Start of ENTRIES SUPPLIED

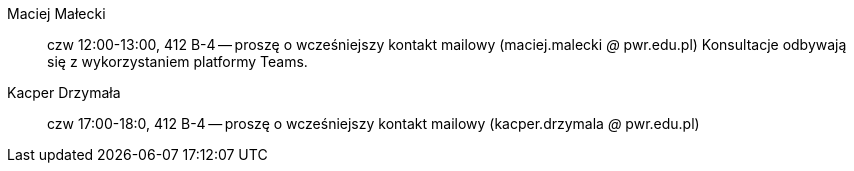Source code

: Maciej Małecki:: czw 12:00-13:00, 412 B-4 -- proszę o wcześniejszy kontakt mailowy (maciej.malecki _@_ pwr.edu.pl) Konsultacje odbywają się z wykorzystaniem platformy Teams.
Kacper Drzymała:: czw 17:00-18:0, 412 B-4 -- proszę o wcześniejszy kontakt mailowy (kacper.drzymala _@_ pwr.edu.pl)
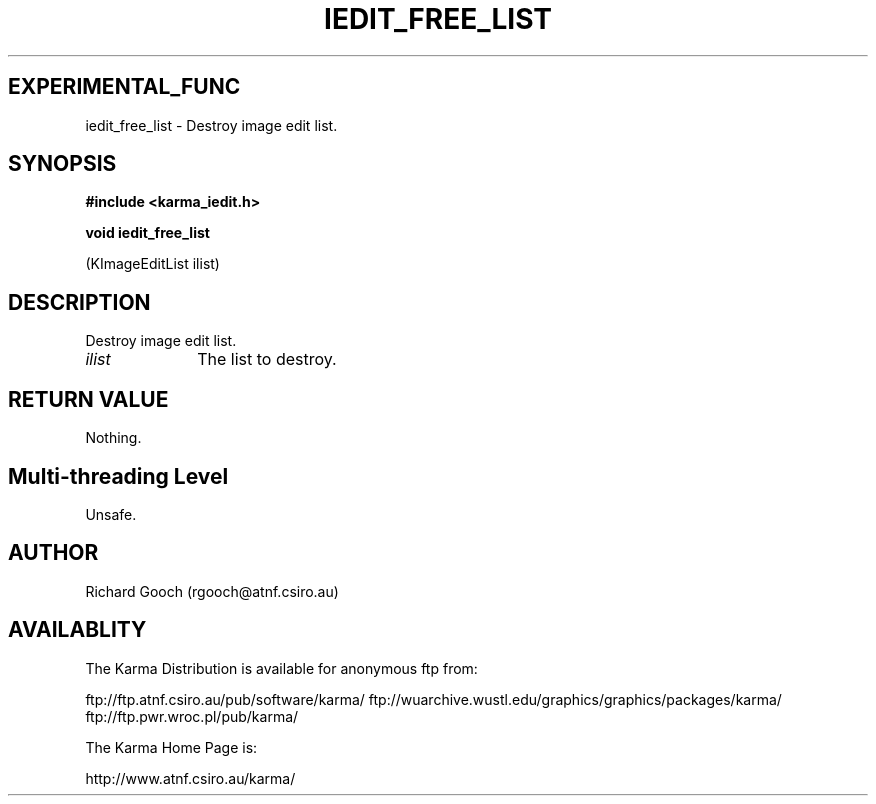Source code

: .TH IEDIT_FREE_LIST 3 "13 Nov 2005" "Karma Distribution"
.SH EXPERIMENTAL_FUNC
iedit_free_list \- Destroy image edit list.
.SH SYNOPSIS
.B #include <karma_iedit.h>
.sp
.B void iedit_free_list
.sp
(KImageEditList ilist)
.SH DESCRIPTION
Destroy image edit list.
.IP \fIilist\fP 1i
The list to destroy.
.SH RETURN VALUE
Nothing.
.SH Multi-threading Level
Unsafe.
.SH AUTHOR
Richard Gooch (rgooch@atnf.csiro.au)
.SH AVAILABLITY
The Karma Distribution is available for anonymous ftp from:

ftp://ftp.atnf.csiro.au/pub/software/karma/
ftp://wuarchive.wustl.edu/graphics/graphics/packages/karma/
ftp://ftp.pwr.wroc.pl/pub/karma/

The Karma Home Page is:

http://www.atnf.csiro.au/karma/

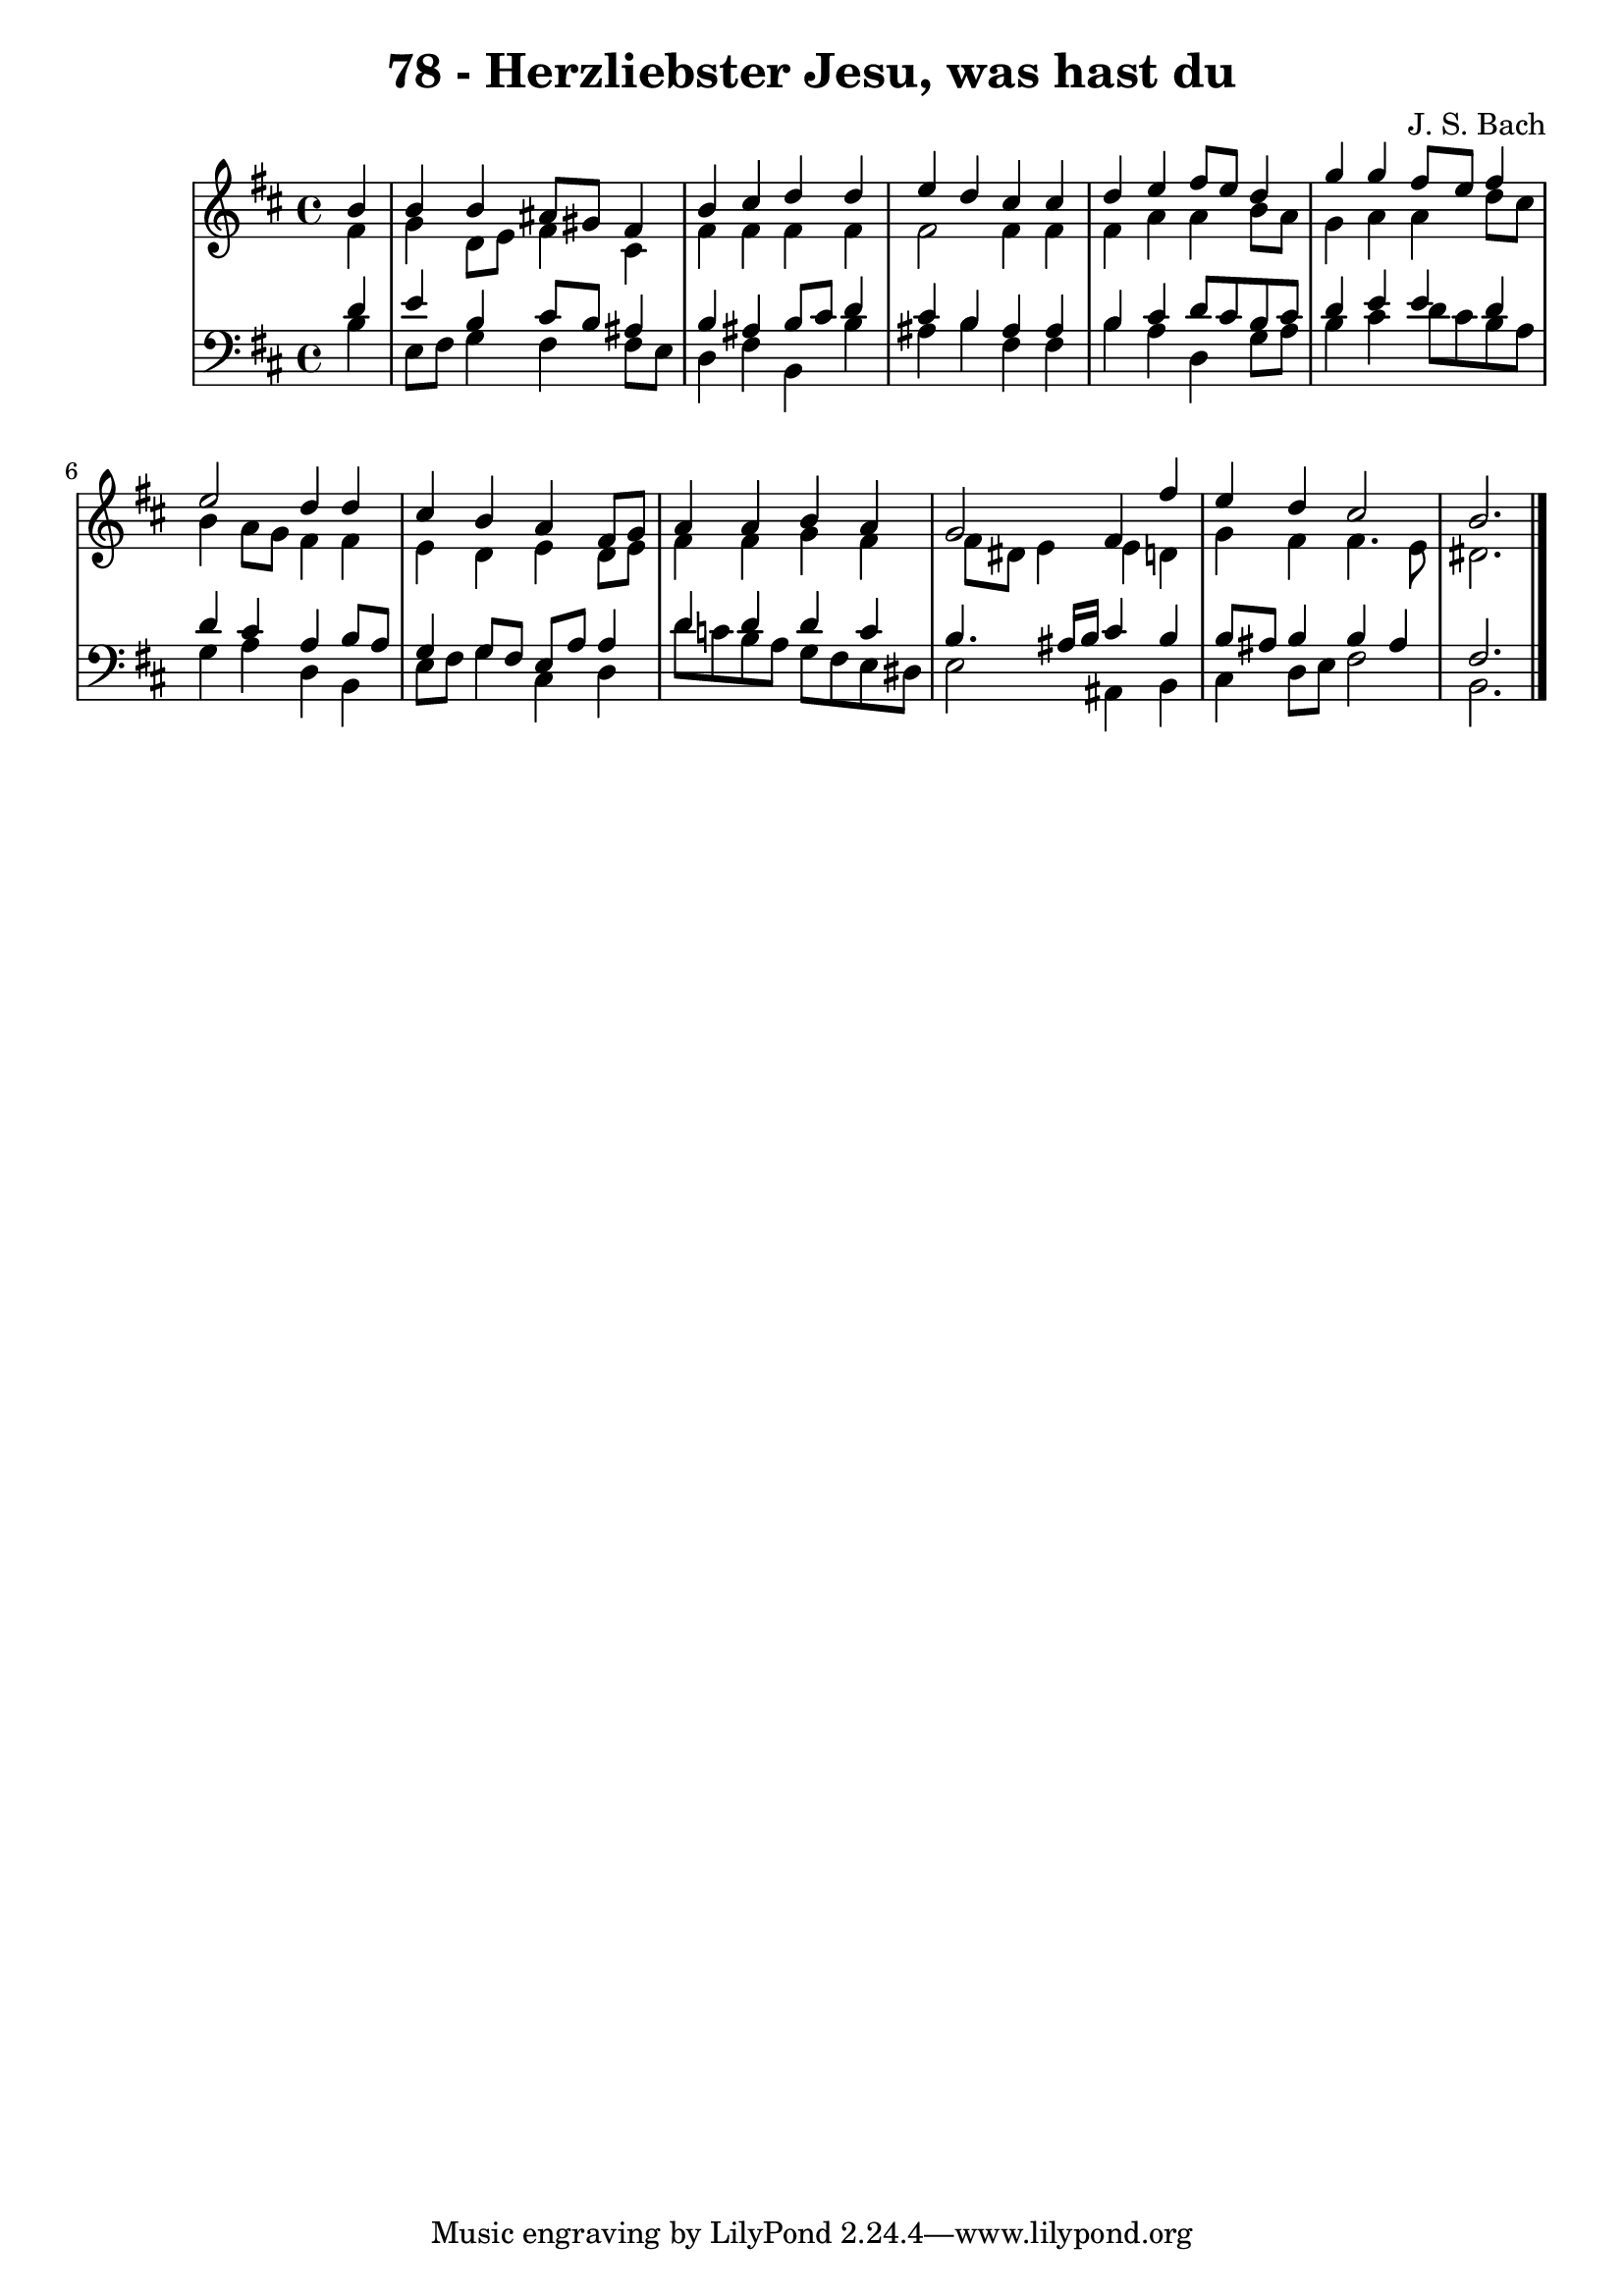 \version "2.10.33"

\header {
  title = "78 - Herzliebster Jesu, was hast du"
  composer = "J. S. Bach"
}


global = {
  \time 4/4
  \key b \minor
}


soprano = \relative c'' {
  \partial 4 b4 
  b4 b4 ais8 gis8 fis4 
  b4 cis4 d4 d4 
  e4 d4 cis4 cis4 
  d4 e4 fis8 e8 d4 
  g4 g4 fis8 e8 fis4   %5
  e2 d4 d4 
  cis4 b4 a4 fis8 g8 
  a4 a4 b4 a4 
  g2 fis4 fis'4 
  e4 d4 cis2   %10
  b2.
  
}

alto = \relative c' {
  \partial 4 fis4 
  g4 d8 e8 fis4 cis4 
  fis4 fis4 fis4 fis4 
  fis2 fis4 fis4 
  fis4 a4 a4 b8 a8 
  g4 a4 a4 d8 cis8   %5
  b4 a8 g8 fis4 fis4 
  e4 d4 e4 d8 e8 
  fis4 fis4 g4 fis4 
  fis8 dis8 e4 e4 d4 
  g4 fis4 fis4. e8   %10
  dis2. 
  
}

tenor = \relative c' {
  \partial 4 d4 
  e4 b4 cis8 b8 ais4 
  b4 ais4 b8 cis8 d4 
  cis4 b4 ais4 ais4 
  b4 cis4 d8 cis8 b8 cis8 
  d4 e4 e4 d4   %5
  d4 cis4 a4 b8 a8 
  g4 g8 fis8 e8 a8 a4 
  d4 d4 d4 c4 
  b4. ais16 b16 cis4 b4 
  b8 ais8 b4 b4 ais4   %10
  fis2.
  
}

baixo = \relative c' {
  \partial 4 b4 
  e,8 fis8 g4 fis4 fis8 e8 
  d4 fis4 b,4 b'4 
  ais4 b4 fis4 fis4 
  b4 a4 d,4 g8 a8 
  b4 cis4 d8 cis8 b8 a8   %5
  g4 a4 d,4 b4 
  e8 fis8 g4 cis,4 d4 
  d'8 c8 b8 a8 g8 fis8 e8 dis8 
  e2 ais,4 b4 
  cis4 d8 e8 fis2   %10
  b,2.
  
}

\score {
  <<
    \new StaffGroup <<
      \override StaffGroup.SystemStartBracket #'style = #'line 
      \new Staff {
        <<
          \global
          \new Voice = "soprano" { \voiceOne \soprano }
          \new Voice = "alto" { \voiceTwo \alto }
        >>
      }
      \new Staff {
        <<
          \global
          \clef "bass"
          \new Voice = "tenor" {\voiceOne \tenor }
          \new Voice = "baixo" { \voiceTwo \baixo \bar "|."}
        >>
      }
    >>
  >>
  \layout {}
  \midi {}
}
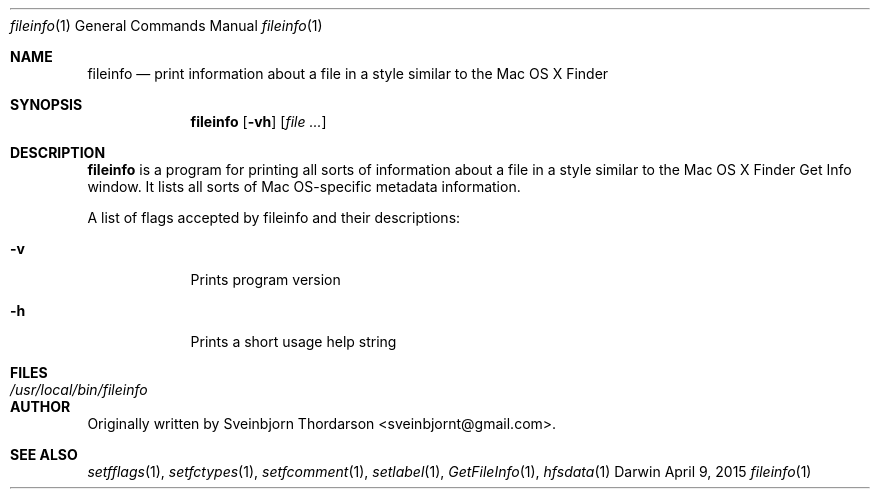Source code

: .Dd April 9, 2015
.Dt fileinfo 1
.Os Darwin
.Sh NAME
.Nm fileinfo
.Nd print information about a file in a style similar to the Mac OS X Finder
.Sh SYNOPSIS
.Nm
.Op Fl vh
.Op Ar
.Sh DESCRIPTION
.Nm
is a program for printing all sorts of information about a file in a style similar to the
Mac OS X Finder Get Info window.  It lists all sorts of Mac OS-specific metadata information.
.Pp
A list of flags accepted by fileinfo and their descriptions:
.Bl -tag -width -indent
.It Fl v
Prints program version
.It Fl h
Prints a short usage help string
.El
.Pp
.Sh FILES
.Bl -tag -width "/usr/local/bin/fileinfo" -compact
.It Pa /usr/local/bin/fileinfo
.El
.Sh AUTHOR
Originally written by Sveinbjorn Thordarson <sveinbjornt@gmail.com>.
.Sh SEE ALSO
.Xr setfflags 1 ,
.Xr setfctypes 1 ,
.Xr setfcomment 1 ,
.Xr setlabel 1 ,
.Xr GetFileInfo 1 ,
.Xr hfsdata 1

End of ENTRIES SUPPLIED

*TASK:* Find the lines in the data that include "information", then copy each of them.

*ANSWER TO THE EXERCISE:*
.Nd print information about a file in a style similar to the Mac OS X Finder
is a program for printing all sorts of information about a file in a style similar to the
Mac OS X Finder Get Info window.  It lists all sorts of Mac OS-specific metadata information.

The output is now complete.